Begin with one business problem
Sherry Aaholm's strategy in creating a data-driven business was to start with cleaning only the data that would solve a clear and precise business problem. “If I went around this company and said, ‘I need all of the manufacturing data to be clean and in one place,’ people would say, ‘That sounds really expensive, and it would take me 100 years,’” says Aaholm, who was just promoted from CIO to Chief Digital Officer of Cummins, a Fortune 200 engine manufacturer.
Instead, Aaholm took a big opportunity, using analytics to drive down warranty costs, and cleaned up only that data. “We identified 50 key sources of relevant data and whittled that down to 20, cleaned it, put it into a data lake and made it available, but only to solve customer warranty problems,” she says. “When we demonstrated that we could solve that big problem, people started believing in the data and asking for more.”
Start with a straw man
Your business partners know that data can be powerful, and they know that they want it, but they do not always know, specifically, what data they need and how to use it. The IT organization knows how to collect, structure, secure, and serve up the data, but they are not typically responsible for defining how best to leverage the data. This gap between serving up the data and using the data can be as wide as the Ancient Mariner’s ocean (sorry), over which the CIO needs to build a bridge.
For LabCorp, which performs COVID testing on a massive scale, data is the lifeblood of the company. Lance Berberian, chief information and technology officer, gets the data conversation going by showing up with a prototype. “When we were building the first version of our COVID dashboard, I told our informatics team that the scientists will want to see the testing timeframe modelled a certain way; they will want to compare infection rates between men and women, and see the data in age categories,” he says. “We gave the scientists enough data in the pilot version that they said, ‘This is incredible. In the next version, I’d like to see X, Y, and Z.’”

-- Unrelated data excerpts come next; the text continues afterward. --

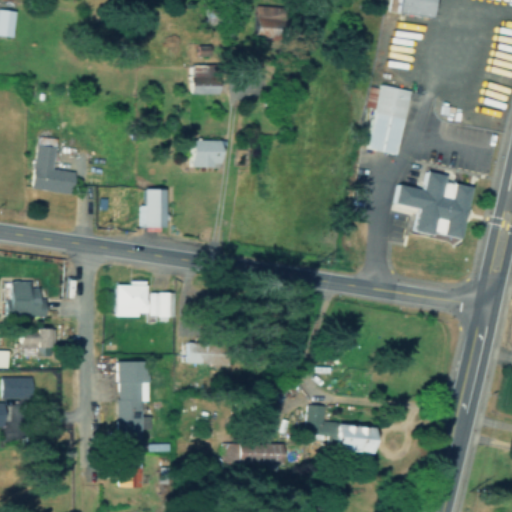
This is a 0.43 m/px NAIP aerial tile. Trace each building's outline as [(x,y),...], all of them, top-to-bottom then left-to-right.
[(380,0),(511,0),(511,73),(509,86),(490,178),(466,174),(441,169),(422,166),(416,188),(391,182),(350,177),(363,102),(377,17),(380,0)] [(0,8),(11,10),(5,37),(0,36),(0,8)] [(186,93),(215,93),(215,73),(203,72),(204,65),(187,64),(186,93)] [(186,166),(214,166),(214,139),(185,139),(186,166)] [(52,146),(33,144),(27,187),(67,193),(70,170),(49,168),(52,146)] [(391,182),(386,206),(391,211),(406,213),(404,227),(451,238),(464,188),(447,183),(438,181),(441,169),(422,166),(416,188),(391,182)] [(160,189),(139,188),(139,204),(135,204),(135,226),(160,227),(160,189)] [(0,281),(0,315),(39,315),(38,285),(31,285),(30,279),(0,281)] [(109,281),(107,311),(131,314),(131,308),(141,308),(139,281),(125,281),(124,286),(115,286),(114,280),(109,281)] [(150,289),(152,319),(166,319),(168,291),(150,289)] [(51,344),(50,329),(15,330),(15,347),(32,347),(32,355),(46,355),(46,344),(51,344)] [(180,339),(179,362),(221,366),(219,354),(196,352),(196,342),(180,339)] [(110,360),(108,435),(143,438),(143,359),(110,360)] [(0,376),(0,396),(24,397),(26,376),(0,376)] [(298,402),(293,444),(330,450),(362,452),(368,424),(319,419),(321,404),(298,402)] [(219,442),(217,462),(271,465),(276,444),(271,443),(219,442)] [(133,454),(125,454),(125,465),(114,465),(113,486),(137,487),(138,462),(133,462),(133,454)]
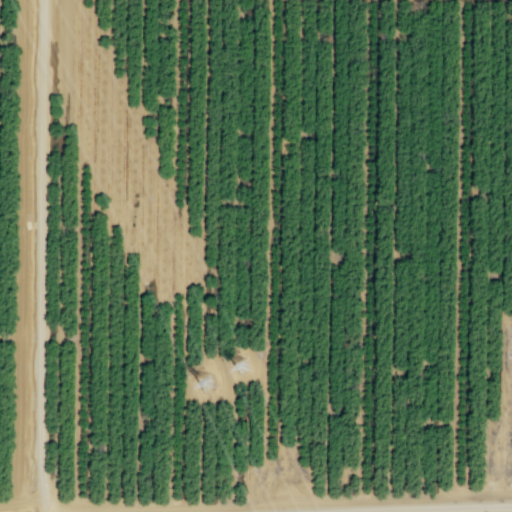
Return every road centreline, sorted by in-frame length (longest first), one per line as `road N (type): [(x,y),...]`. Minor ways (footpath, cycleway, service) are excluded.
road 1 (track): [(0,504),(18,495),(23,0)]
road 2 (track): [(38,0),(38,495),(45,511)]
road 3 (track): [(511,507),(348,511)]
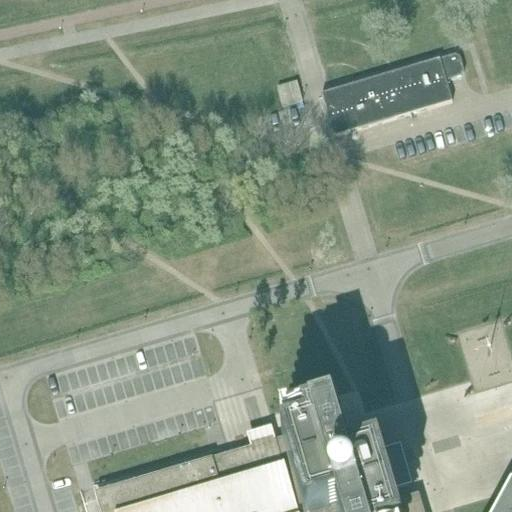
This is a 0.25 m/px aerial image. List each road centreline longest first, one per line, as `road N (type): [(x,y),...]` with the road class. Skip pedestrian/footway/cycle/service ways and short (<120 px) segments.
road 1 (unclassified): [(44,511),(5,378),(369,270)]
road 2 (unclassified): [(369,270),(511,227)]
road 3 (unclassified): [(369,270),(407,400)]
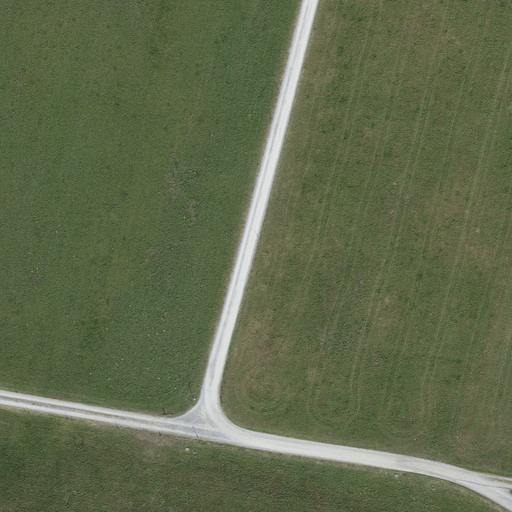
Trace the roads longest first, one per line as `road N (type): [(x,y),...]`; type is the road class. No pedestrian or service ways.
road 1 (track): [(311,0),(199,432)]
road 2 (track): [(442,471),(199,432)]
road 3 (track): [(199,432),(0,398)]
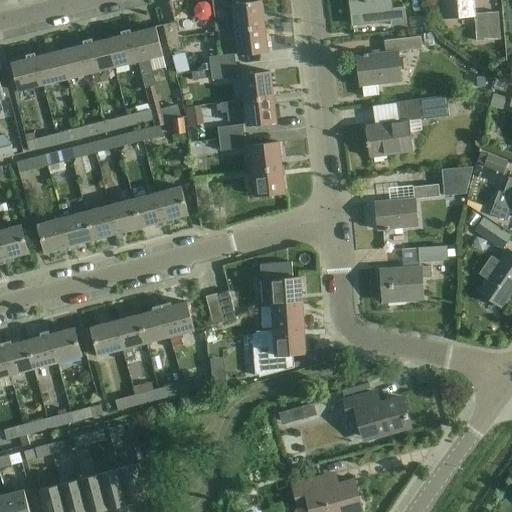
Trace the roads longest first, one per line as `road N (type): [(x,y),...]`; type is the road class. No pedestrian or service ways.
road 1 (residential): [(0,299),(331,217)]
road 2 (residential): [(499,387),(455,354),(349,326),(331,217)]
road 3 (residential): [(331,217),(310,0)]
road 4 (tertiary): [(417,511),(499,387)]
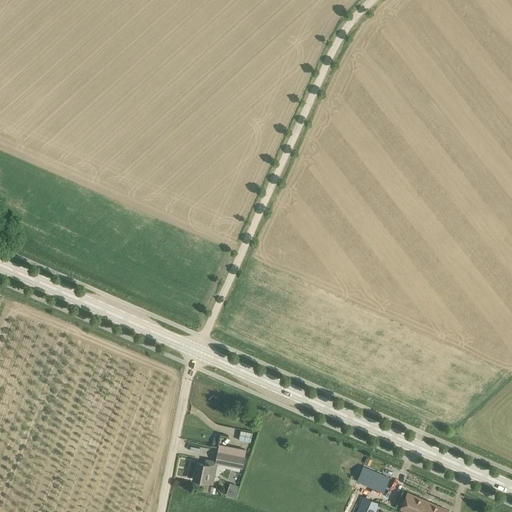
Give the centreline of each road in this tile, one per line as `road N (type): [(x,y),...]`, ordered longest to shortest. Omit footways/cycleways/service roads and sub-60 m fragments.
road 1 (unclassified): [(197,351),(344,30),(376,0)]
road 2 (secondary): [(511,488),(197,351)]
road 3 (secondary): [(197,351),(0,264)]
road 4 (unclassified): [(161,511),(197,351)]
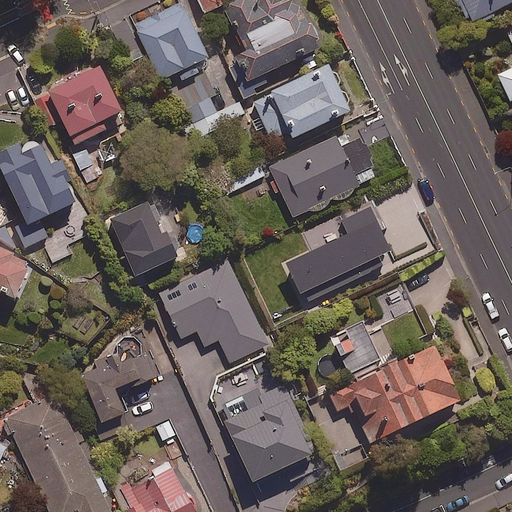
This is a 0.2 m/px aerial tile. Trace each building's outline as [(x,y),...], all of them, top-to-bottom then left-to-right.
[(222,4),(220,0),(200,0),(206,11),(222,4)] [(314,18),(309,20),(302,5),(291,10),(293,0),(235,0),(226,4),(251,57),(242,61),(251,79),(321,46),(317,38),(322,35),(314,18)] [(511,4),(511,0),(459,0),(471,24),(511,4)] [(208,56),(185,6),(138,28),(161,78),(179,70),(183,79),(200,71),(196,61),(208,56)] [(511,101),(511,31),(508,33),(511,40),(511,69),(499,76),(511,102),(511,101)] [(123,108),(99,63),(34,97),(49,125),(63,118),(77,144),(108,127),(103,119),(123,108)] [(331,63),(270,91),(273,97),(256,104),(272,138),(291,130),(293,136),(352,109),(350,104),(352,99),(349,93),(344,90),(340,83),(342,79),(341,74),(334,70),(331,63)] [(240,100),(217,111),(211,98),(183,112),(195,138),(246,113),(240,100)] [(343,146),(338,135),(272,165),(295,216),(379,178),(361,138),(343,146)] [(26,246),(42,239),(53,263),(73,254),(69,245),(92,234),(84,217),(90,214),(64,157),(55,161),(46,140),(24,150),(21,142),(0,151),(0,166),(25,222),(17,226),(26,246)] [(264,175),(258,164),(223,183),(229,193),(264,175)] [(288,261),(306,302),(396,262),(371,206),(339,220),(338,217),(302,233),(310,252),(288,261)] [(166,242),(151,207),(113,224),(138,281),(181,262),(172,240),(166,242)] [(0,295),(14,301),(30,265),(11,257),(14,251),(0,244),(0,295)] [(270,343),(228,260),(161,293),(183,337),(198,330),(206,345),(220,338),(232,362),(270,343)] [(382,368),(378,361),(429,338),(403,282),(378,293),(387,315),(363,326),(360,321),(333,334),(354,381),(382,368)] [(120,350),(80,366),(102,421),(127,411),(117,387),(132,381),(134,387),(159,377),(144,340),(140,342),(138,336),(133,335),(126,336),(120,340),(118,344),(120,350)] [(337,410),(348,405),(351,412),(356,409),(370,441),(462,398),(437,343),(382,368),(354,381),(329,392),(337,410)] [(314,452),(283,385),(260,395),(264,403),(226,420),(254,480),(314,452)] [(101,472),(94,475),(57,395),(7,418),(48,505),(43,507),(45,511),(111,511),(102,492),(109,489),(101,472)] [(171,418),(156,425),(164,442),(179,435),(171,418)] [(151,468),(155,477),(120,495),(128,511),(196,511),(197,511),(170,458),(151,468)]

"If we had started with a blank page, we would not have been able to deliver the dashboard as quickly as we did. CIOs need people on their teams who have their own ideas about the value of the data and can show their business partners more than a blank sheet of paper.”

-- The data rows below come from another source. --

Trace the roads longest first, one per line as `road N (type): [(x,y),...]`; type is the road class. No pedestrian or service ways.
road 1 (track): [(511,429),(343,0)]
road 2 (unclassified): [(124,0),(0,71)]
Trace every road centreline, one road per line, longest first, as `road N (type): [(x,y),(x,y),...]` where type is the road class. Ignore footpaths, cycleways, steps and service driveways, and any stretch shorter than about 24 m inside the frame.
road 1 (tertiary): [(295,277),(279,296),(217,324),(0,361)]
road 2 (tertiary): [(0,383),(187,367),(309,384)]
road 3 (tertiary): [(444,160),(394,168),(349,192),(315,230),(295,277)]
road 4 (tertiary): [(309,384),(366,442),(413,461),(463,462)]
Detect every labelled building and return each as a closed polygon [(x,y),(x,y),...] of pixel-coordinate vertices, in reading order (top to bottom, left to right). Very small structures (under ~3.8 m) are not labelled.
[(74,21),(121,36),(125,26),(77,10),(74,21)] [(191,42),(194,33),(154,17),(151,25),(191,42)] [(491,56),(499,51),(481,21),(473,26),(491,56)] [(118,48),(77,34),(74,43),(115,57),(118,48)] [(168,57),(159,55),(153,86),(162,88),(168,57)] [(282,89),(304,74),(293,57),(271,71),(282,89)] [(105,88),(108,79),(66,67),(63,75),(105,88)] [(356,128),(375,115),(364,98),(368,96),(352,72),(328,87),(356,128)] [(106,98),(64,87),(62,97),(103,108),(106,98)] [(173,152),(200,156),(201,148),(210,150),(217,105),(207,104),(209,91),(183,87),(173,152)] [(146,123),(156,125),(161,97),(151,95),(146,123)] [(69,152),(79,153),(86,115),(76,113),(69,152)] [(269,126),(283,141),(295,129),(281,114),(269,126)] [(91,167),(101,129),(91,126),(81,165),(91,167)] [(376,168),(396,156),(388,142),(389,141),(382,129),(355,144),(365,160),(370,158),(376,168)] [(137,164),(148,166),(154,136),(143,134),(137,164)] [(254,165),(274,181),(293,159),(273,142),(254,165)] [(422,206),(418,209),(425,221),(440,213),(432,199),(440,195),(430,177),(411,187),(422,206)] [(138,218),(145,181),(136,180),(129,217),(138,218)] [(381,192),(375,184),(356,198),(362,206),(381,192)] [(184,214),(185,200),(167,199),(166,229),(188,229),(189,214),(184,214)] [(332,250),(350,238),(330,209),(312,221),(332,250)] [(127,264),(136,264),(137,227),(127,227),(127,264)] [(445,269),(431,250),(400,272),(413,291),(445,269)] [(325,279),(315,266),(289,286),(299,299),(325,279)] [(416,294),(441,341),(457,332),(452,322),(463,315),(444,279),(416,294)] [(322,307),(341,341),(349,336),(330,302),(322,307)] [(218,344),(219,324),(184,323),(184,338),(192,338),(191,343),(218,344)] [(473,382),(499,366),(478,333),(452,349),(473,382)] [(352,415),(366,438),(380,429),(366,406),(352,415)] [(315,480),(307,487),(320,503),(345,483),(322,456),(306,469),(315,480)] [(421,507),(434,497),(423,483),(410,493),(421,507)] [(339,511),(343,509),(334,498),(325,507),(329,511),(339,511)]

Build a culture to attract data scientists
But how do we attract those brilliant data scientists who can build the data dashboard straw man? To counter the challenge of a really tight market for these rare birds, Nick Daffan, CIO of Verisk Analytics, suggests giving data scientists what we all want: interesting work that creates an impact. “Data scientists want to get their hands on data that has both depth and breadth, and they want to work with the most advanced tools and methods," Daffan says. "They also want to see their models implemented, which means being able to help their business partners and customers use the data in a productive way.”
What constitutes interesting data? “The challenge of integrating unstructured data with structured data generates a lot of interest within the data science community,” says Daffan. For example, data scientists at a life insurance company have access to a large volume of structured data, including policy and claims information. Then, they can layer in unstructured data, like image libraries or insurance forms or even data from a voice recognition tool. “That’s when it becomes interesting,” says Daffan.
Get out of data delivery
With your data program now off the ground, and your data scientists locked and loaded, you are ready for analytics nirvana: an operating model that that allows your business partners to help themselves. Satya Jayadev, CIO of analog semiconductor company Skyworks Solutions, has gotten IT out of the data delivery role and into data democratization.
“We created a new data team, inside the IT organization, that is led by someone whose role is to understand all of the data that comes into the organization,” he says. “I think of the data leader as the butcher—he slices and dices the meat for our business users, but they then take the meat home to create their own meals,” says Jayadev.
“Rather than give users unrestricted access to unstructured data, like PDFs, spreadsheets, and sales reports, our data group creates data sets that are structured and applicable to our users.”
The last word
If it isn’t already, your company will be a data-driven business in the next few years, or it will fail to thrive in our new digital economy. Pulling all different kinds of data from all different systems, securing it, and making it available can be a daunting task, particularly in a culture whose leaders have not yet embraced how much data is changing their business.
But once again, fearless CIO, the challenge of getting started falls squarely on your shoulders. I hope that this peer advice moves you a few steps forward.